Берлинские заметки для ветреной Штази (Вертфоллен) - страница 8

АМАЛИЯ: Мы не водим знакомство с рейхсфюрером СС. Но вероятно положение вашего отца не могло его не заинтересовать.

ФРАНЦ: Пожалуйста!

Тишина.

ФРАНЦ: Так это зачем? Подкупать Гиммлера?

АМАЛИЯ: Жить в Берлине. Уж не на зарплату ли адъютанта вы собрались там существовать?

Пожалуй, официальная годовая зарплата рейхсфюрера была слегка меньше указанной в чеке суммы.

ФРАНЦ: Я когда держу этот клочок, чувствую себя шлюхой, которой платят, чтобы с особенно изощренным садизмом ее насиловать.

АМАЛИЯ: Франц Вольфганг!

ФРАНЦ: Нет, простите, он возмущен невероятно, что я прожигаю деньги, и он же выписывает мне такие чеки, чтобы что – заставить меня мучиться жалостью, а потом опять оплевать мою душу?

АМАЛИЯ: Франц, он просто беспокоится за вас.

ФРАНЦ: Сыт я таким беспокойством, оно и в могилу сведет.

В комнате стало прохладней.

ФРАНЦ: Послушайте, извиняться я не буду. И денег этих не возьму. Дом, прислуга, автомобиль – это тоже все зря.

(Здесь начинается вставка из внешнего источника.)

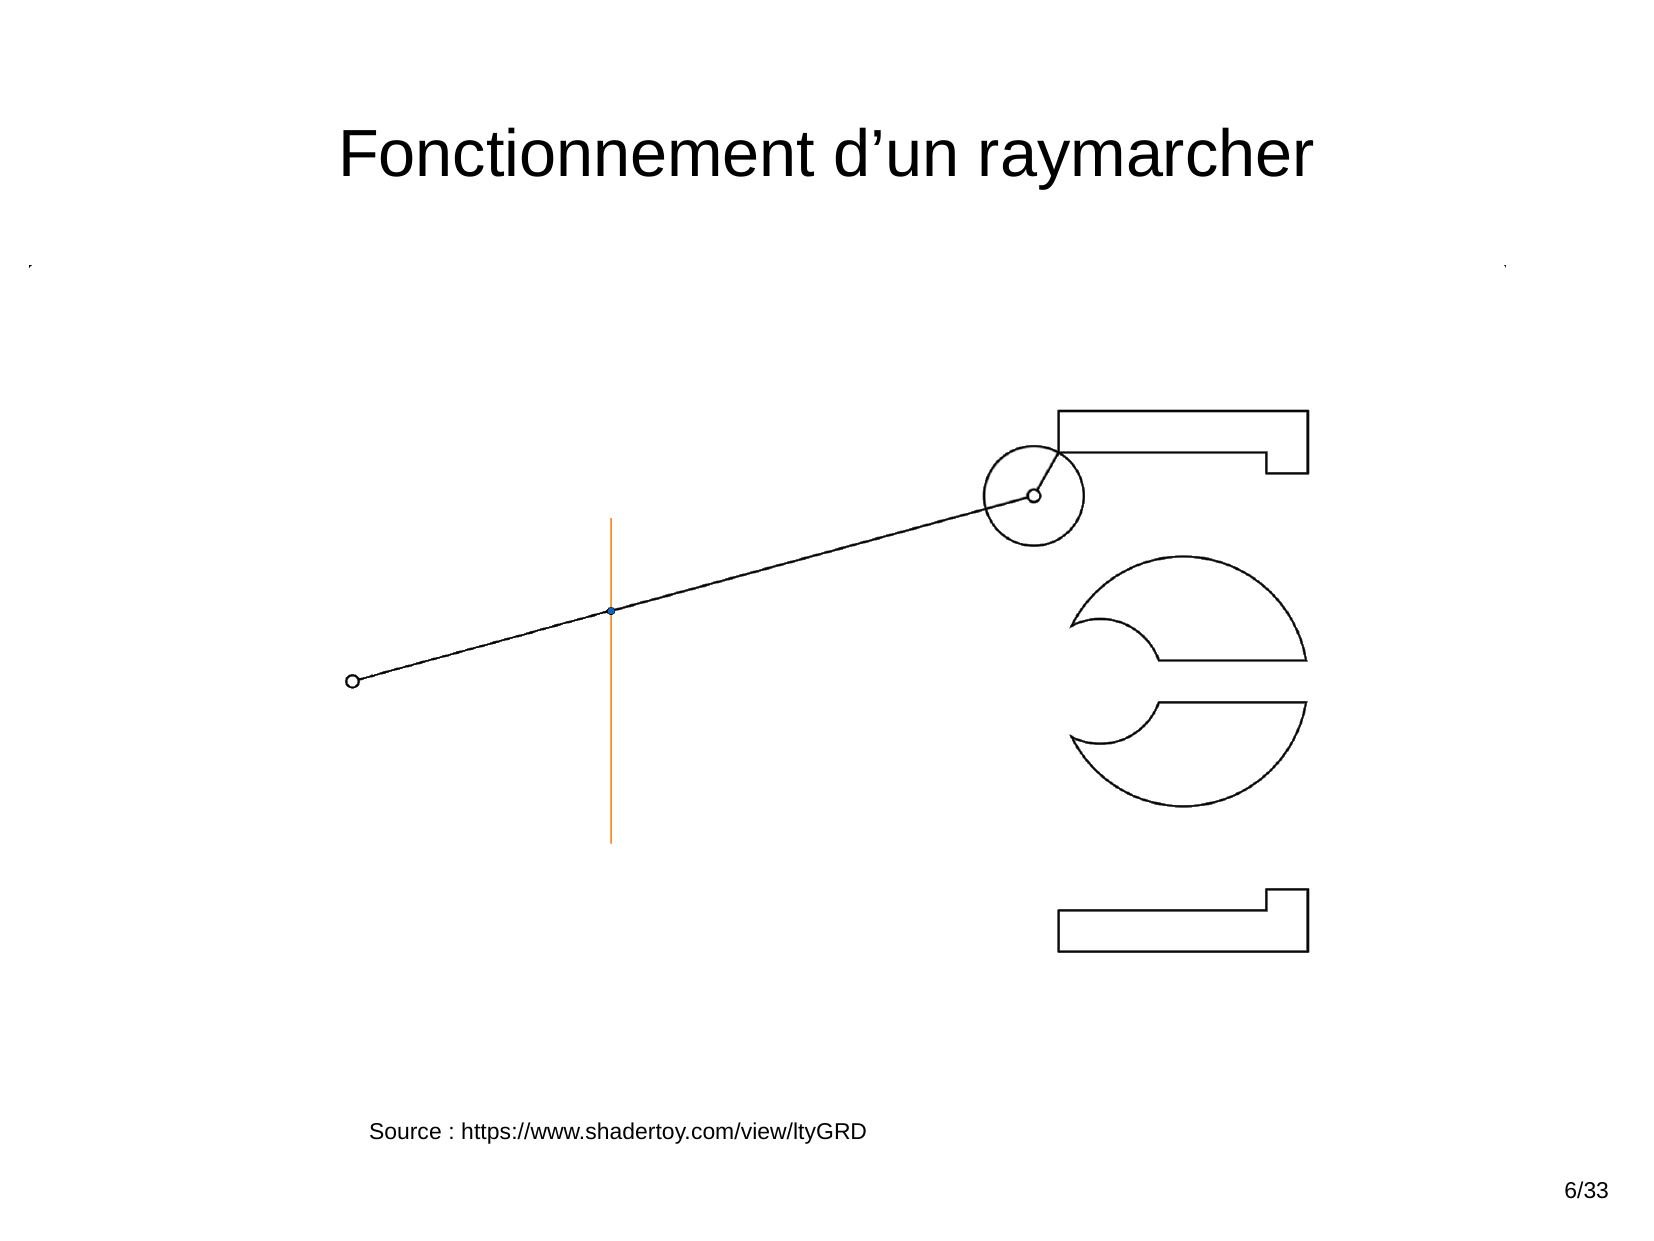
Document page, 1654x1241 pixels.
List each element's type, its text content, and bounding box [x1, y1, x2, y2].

text_box 6/33 [1549, 1170, 1625, 1211]
picture [29, 265, 1506, 1097]
text_box Source : https://www.shadertoy.com/view/ltyGRD [354, 1111, 883, 1152]
title Fonctionnement d’un raymarcher [82, 49, 1571, 257]
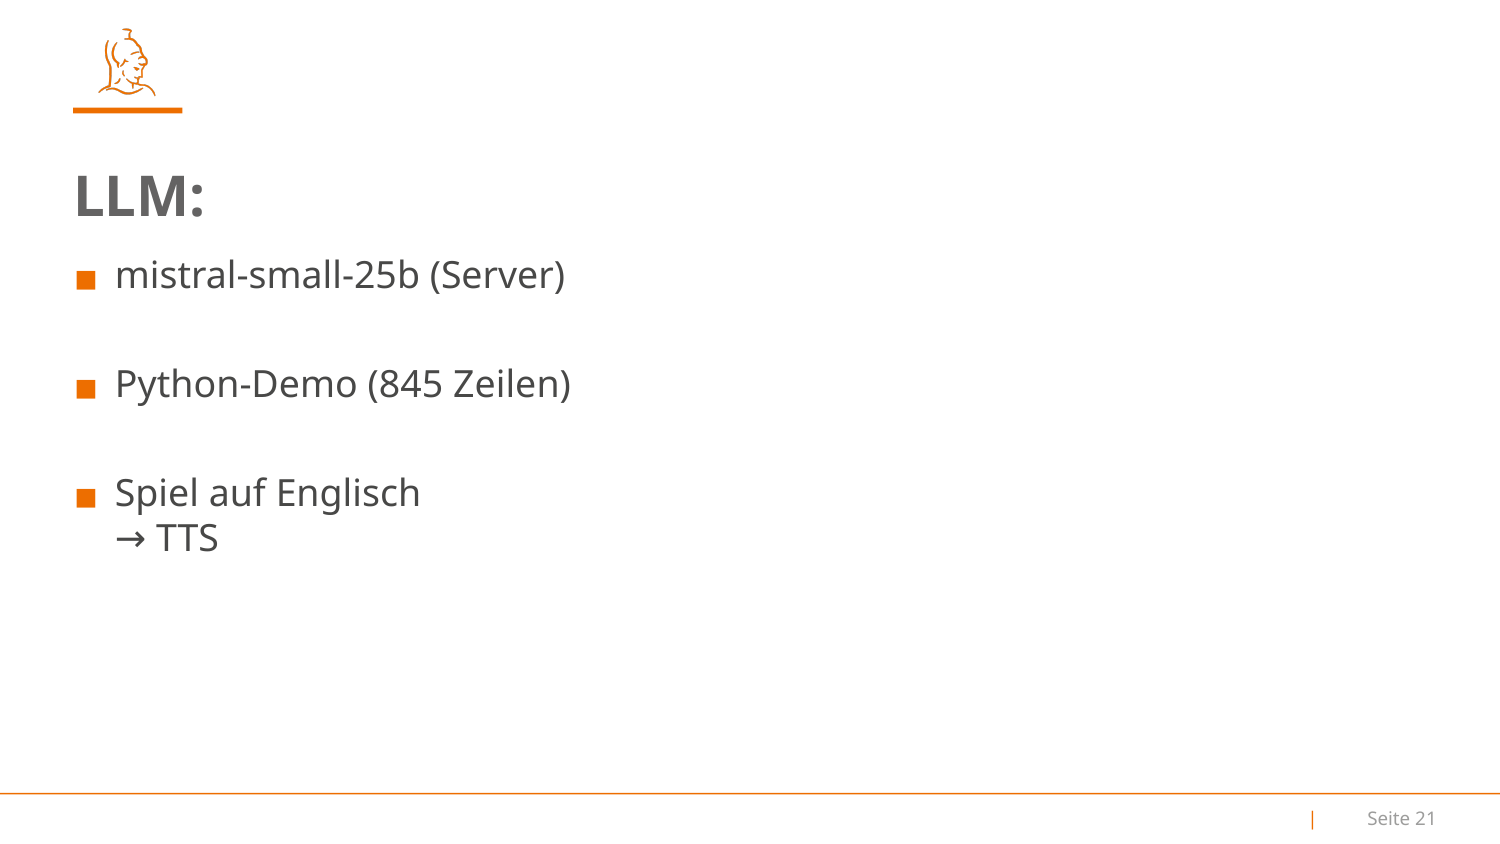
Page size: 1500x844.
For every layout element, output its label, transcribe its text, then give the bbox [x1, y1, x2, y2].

АМАЛИЯ: Вы видели ваше жалованье?

ФРАНЦ: Нет, о, всезнающие боги Олимпа. Я еще даже присягу не дал, мне до распределения жить и жить.

АМАЛИЯ: Милый мальчик, вы станете адъютантом рейхсфюрера СС, вам дадут звание унтерштурмфюрера или оберштурмфюрера и получать вы будете смехотворные…

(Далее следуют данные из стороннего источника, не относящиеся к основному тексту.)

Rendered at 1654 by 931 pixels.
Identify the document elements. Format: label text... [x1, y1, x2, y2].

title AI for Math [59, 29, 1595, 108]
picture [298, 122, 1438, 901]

ФРАНЦ: Не надо. Сколько дадут – всё моё. И вообще, где ваше католичество – божьей милостью.

АМАЛИЯ: Да в этой Пруссии даже есть нечего! Одна капуста и сосиски.

ФРАНЦ: В Ливане бывало похуже.

Она села к нему на софу.

АМАЛИЯ: Вон до чего вас СС довели.

ФРАНЦ: Мама, это бронхит.

АМАЛИЯ: А зачем вам понадобилось прыгать в реку?

ФРАНЦ: Пожалуйста…

Женщина развернула сына к себе.

АМАЛИЯ: Слова вам не скажи.

Притянула, сломав сопротивление, голову к груди.

Пахнуло сиренью.

Оброс.

Опять вон кудрявится.

АМАЛИЯ: Ой, дурачок.

Засыпает.

АМАЛИЯ: Франц, хоть напишите ему из училища. Он ведь месяц еще спать не будет. Шшш… знаю я, что вы мне скажете: даже если бы он вас и любил, то любил бы вовсе не вас, а свои конструкции, стереотипы, но это вы у нас юный Зигфрид, это вам никто и не нужен, вам и страхи – бесстрашие, а люди слабы, Франц. Они глупые, да, нечуткие, мелочные, но им, знаете, как им нужно, чтоб их хоть кто-то любил.

Смягчившиеся черты вспыхнули.

Он сел.

ФРАНЦ: Вы и не представляете, как гадко сейчас то, что вы говорите. Эта толпа оголтелых завистливых макак, готовых разорвать все, что хоть на капельку чище их, готовых выпотрошить вас, а потом еще и заявить для сохранения своей праведности – ничего, да, мы такие-сякие, но ведь мы просто хотели, так хотели, чтобы нас кто-то любил, и сыто облизнуть на этом свои хищнические близорукие морды. Это мерзко, Амалия! Мерзко и больно.